In deze kontekst is de Dictionaire van Belgische en Hollandse bloemenschilders, geboren tussen 1750 en 1880 erg interessant. Hoewel het aksent op bloemenschilders ligt, zijn vrijwel alle Belgische en Nederlandse schilders van de voorbije twee eeuwen erin opgenomen. De meesten beheersten immers verschillende disciplines. Dit lijvig naslagwerk staat vol kleurenillustraties. Dat is handig om de kwaliteit van de schilderijen te vergelijken. Je merkt dat het werk van sommige onbekende schilders goed standhoudt naast het oeuvre van beroemdheden. De foto’s illustreren ook de stijlevolutie. Tot het midden van de vorige eeuw, toen het pre-impressionisme wortel schoot, schilderden sommigen nog steeds bloemen in de geest van de barok. Zo lijken de bloemstukken van Jan Eliaerts op een 17de-eeuws tableau. Ook het verschil tussen de Belgische en de Nederlandse produktie is klein. Niet verwonderlijk, aldus Hostyn, want honderd jaar geleden was de artistieke wereld net zo internationaal georiënteerd als nu. Jammer dat het boek afsluit met 1880 als eindpunt, want tot net na 1900 werden veel goede kunstenaars geboren die aan herontdekking toe zijn. Voor meer informatie over deze schilders verwijzen we naar de catalogus van de tentoonstelling Belgische stilleven- en bloemenschilderkunst, 1750-1914, die begin dit jaar plaatsvond in het Museum voor Schone Kunsten van Oostende. Dit biografisch werk vult rijkelijk de lijst aan van illustere onbekenden. De kataloog is een handboek voor verzamelaars.
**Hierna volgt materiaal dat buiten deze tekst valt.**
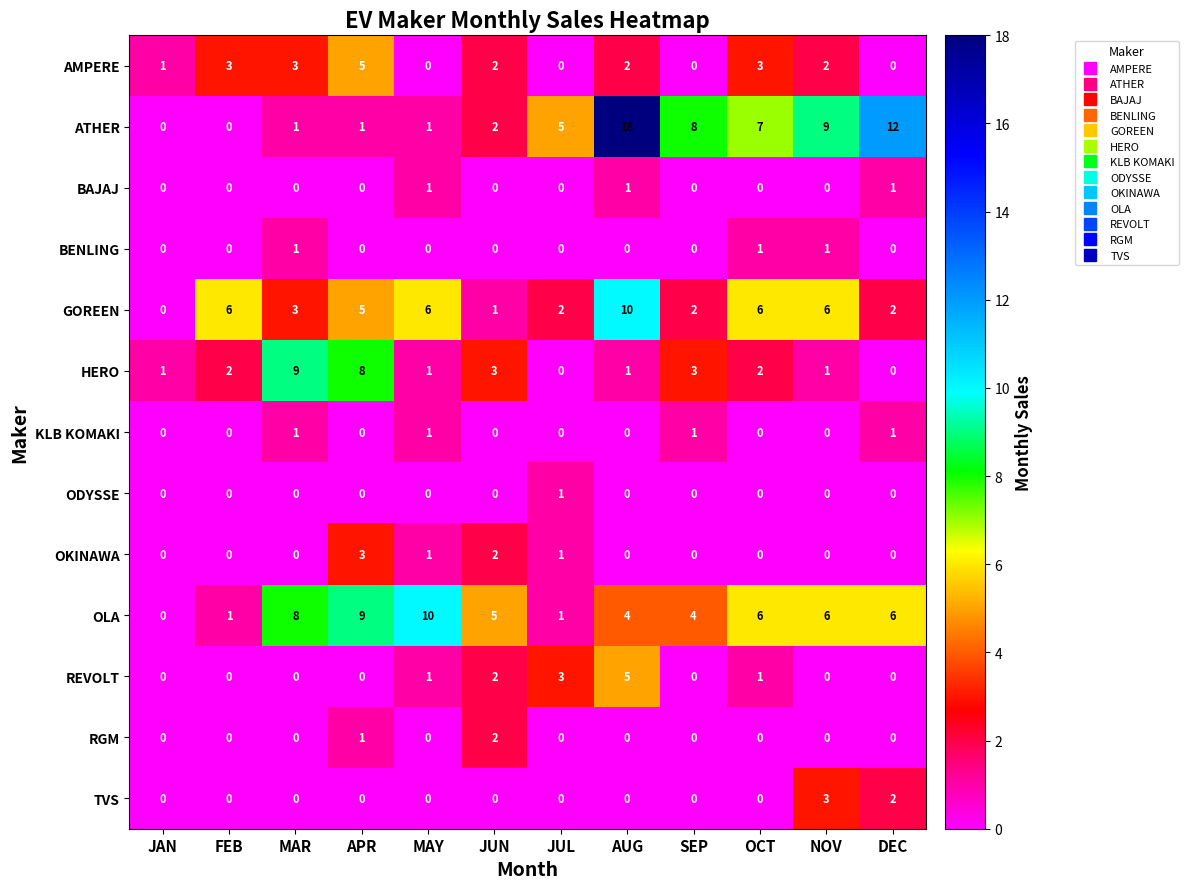

True or false: REVOLT has a value of 0 at FEB.

True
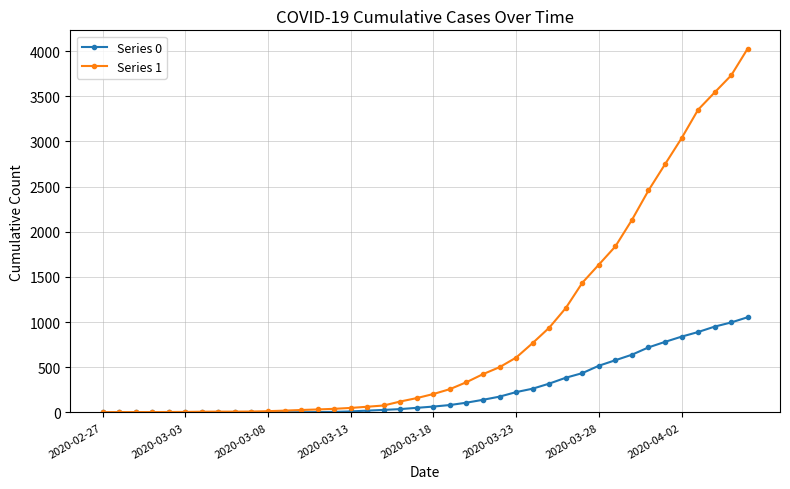

Which series has the largest range (max minus min)?

Series 1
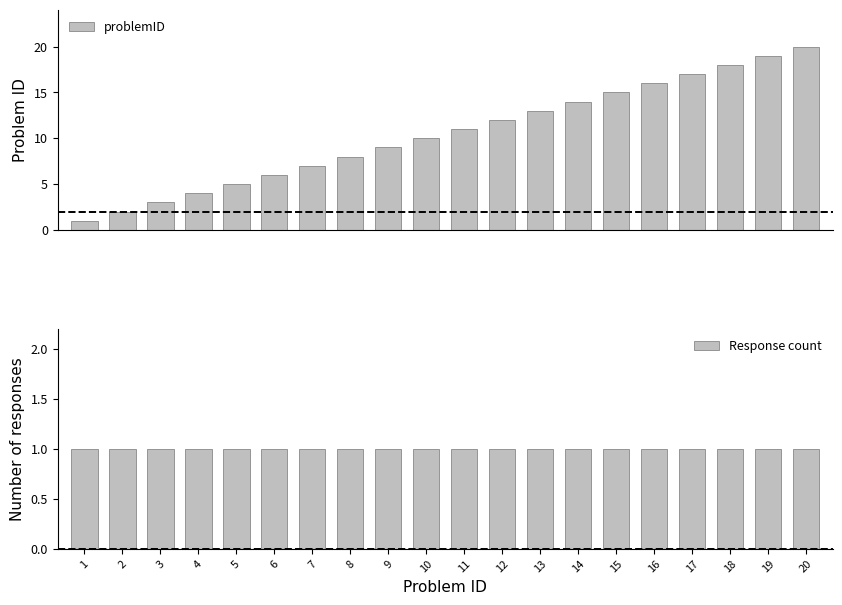

At how many categories does at least one series exceed 2?

18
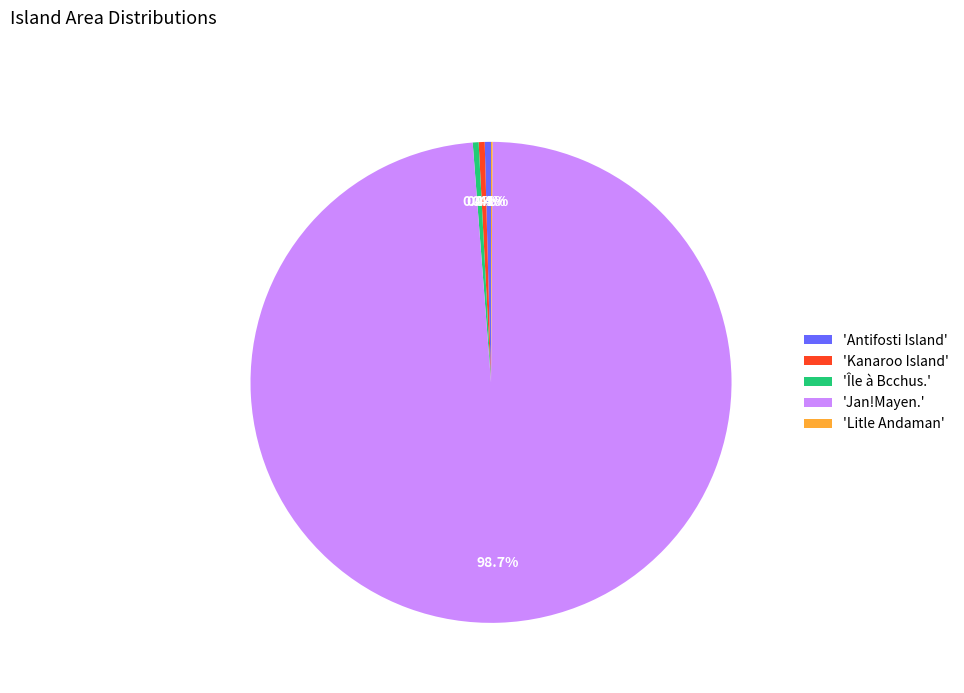

Which category accounts for the majority?

'Jan!Mayen.'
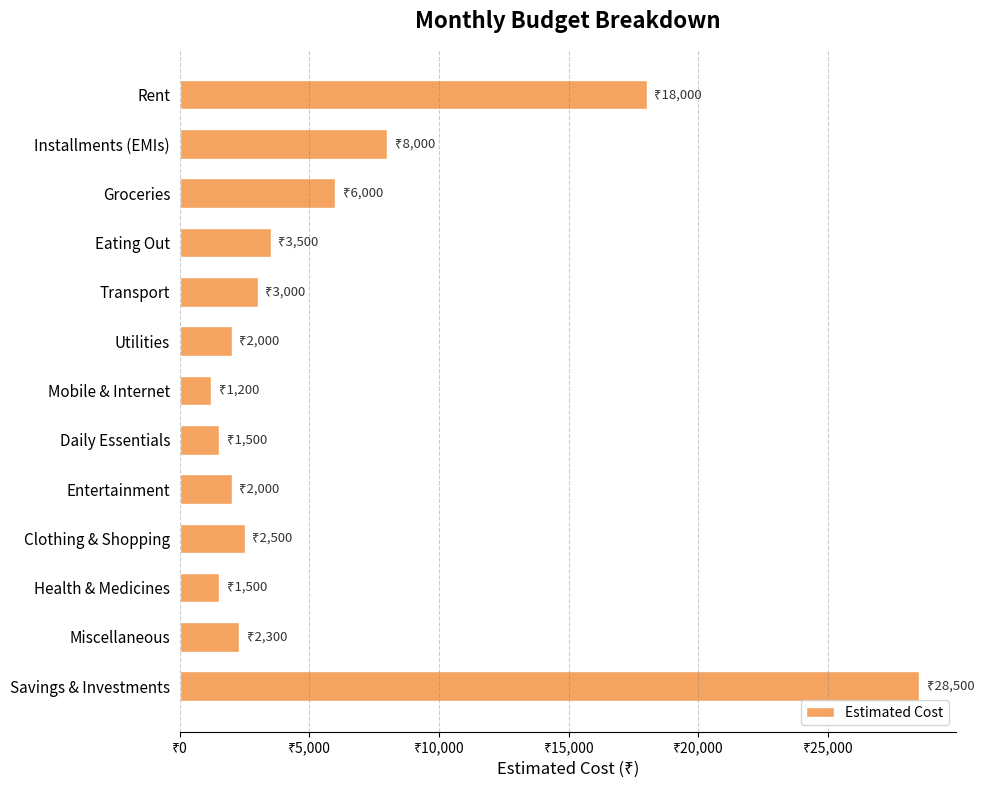

Does the chart contain any negative values?

No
De dictionaire van de bloemenschilders zal zeker de marktprijzen beïnvloeden. Wellicht is dat ook de bedoeling van uitgever-kunsthandelaar Patrick Berko. Dat is toe te juichen, want veel kunstenaars verdienen een stevige opwaardering.

“Dictionaire van Belgische en Hollandse bloemenschilders geboren tussen 1750 en 1880” is een uitgave van Berko Editions en kost 5500 fr.

De dictionaire staat vol met te herontdekken meesters. Zoals de auteur van dit werk, Henri Robbe, broer van de beter bekende dierenschilder Louis Robbe. Dit fijn gepenseeld bloemstuk uit 1844 ademt biedermeiersfeer.

Alfred Bastien is een van die vele getalenteerde kleinmeesters die tot diep in onze eeuw impressionistisch bleef werken in de schaduw van de grote tenoren. Veel van die tableaus worden onder de 50.000 à 100.000 fr. verkocht. Eenmaal gepubliceerd zullen de prijzen wel stijgen.